Raid Mode is the part of the game where you can begin improving characters as you see fit. Unlike the campaign's limited character upgrades, Raid Mode has a whole lot of options for you to choose from. The more you play, the more experience you will receive. As you gain experience, you gain levels and Skill Points (SP). SP can be used to improve your character's performance ranging from healing item usage to dodging and weapon boosts. Luckily character upgrades aren't the only upgrades you'll be able to use in the mode. Loot will contain both improved weapons as well as weapon upgrades. All weapon types have both benefits as well as weaknesses, so you'll have to decide what you actually want to do with them. Contrary to the campaign though, removing upgrades will either destroy the weapon or the upgrades.

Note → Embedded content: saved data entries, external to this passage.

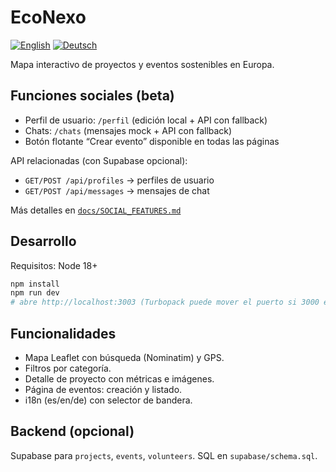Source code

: # EcoNexo

[![English](https://img.shields.io/badge/README-English-blue)](./README.en.md) [![Deutsch](https://img.shields.io/badge/README-Deutsch-red)](./README.de.md)

Mapa interactivo de proyectos y eventos sostenibles en Europa.

## Funciones sociales (beta)

- Perfil de usuario: `/perfil` (edición local + API con fallback)
- Chats: `/chats` (mensajes mock + API con fallback)
- Botón flotante “Crear evento” disponible en todas las páginas

API relacionadas (con Supabase opcional):

- `GET/POST /api/profiles` → perfiles de usuario
- `GET/POST /api/messages` → mensajes de chat

Más detalles en [`docs/SOCIAL_FEATURES.md`](./docs/SOCIAL_FEATURES.md)

## Desarrollo

Requisitos: Node 18+

```bash
npm install
npm run dev
# abre http://localhost:3003 (Turbopack puede mover el puerto si 3000 está ocupado)
```

## Funcionalidades
- Mapa Leaflet con búsqueda (Nominatim) y GPS.
- Filtros por categoría.
- Detalle de proyecto con métricas e imágenes.
- Página de eventos: creación y listado.
- i18n (es/en/de) con selector de bandera.

## Backend (opcional)
Supabase para `projects`, `events`, `volunteers`. SQL en `supabase/schema.sql`.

Raid Mode is the thing you'll end up playing. It's one of those game modes which will suck so many hours of your gaming time, be it alone or with a friend. The only negative aspect of Raid Mode is the implementation of microtransactions for buying more lives if you die too much. Regardless, if you have doubts of Resident Evil Revelations 2 as a good option for your game library, look no further. It's easily worth the price of entry just for this game mode alone.
Should I plunge for it?
To put it simply, yes. Gameplay is smooth and the visuals are clearly improved with high resolution textures and good, stable FPS during gameplay. While the campaign is short, you'll enjoy innovative co-op and an intriguing story for as long as it lasts in the campaign mode and then proceed to the beef of the game: Raid Mode. If you're into the gameplay style of a working third person shooter, you'll definitely enjoy Resident Evil Revelations 2.
TL;DR: Recommended even with only 1 episode. Raid Mode is fantastic. If you want a good third person shooter with zombies, you're good to go with just the first chapter and Raid Mode. If you want the whole story, buy the complete set and you won't be let down.
+ Campaign story
+ Innovative main/support character interaction
+ Impressive co-op
+ Raid Mode and its mechanics
- Campaign is short depending on whether you want the story or the gameplay
- Quirky AI at times in solo campaign
- Raid Mode microtransactions
The game looks gorgeous in HD on the PS4, but this can be expected for a modern console game. Nothing to write home about, but nevertheless the game looks great. For some reason scoping can cause blurred textures.
A game revolving around co-op with fresh ideas instead of the traditional "everyone can do everything approach". There are great things from time to time, but the frustration can kick in with the sometimes wonky AI if you're soloing the game.
The story is intriguing, though short. Some collectables every now and then in the campaign can make you want to play it once more, but Raid Mode is where everything interesting happens.
out of 10
(not an average)
A fantastic entry to the series with lots of replay value thanks to Raid Mode. While the campaign may be short, Raid Mode itself is alone worth the dollars you pay for the game.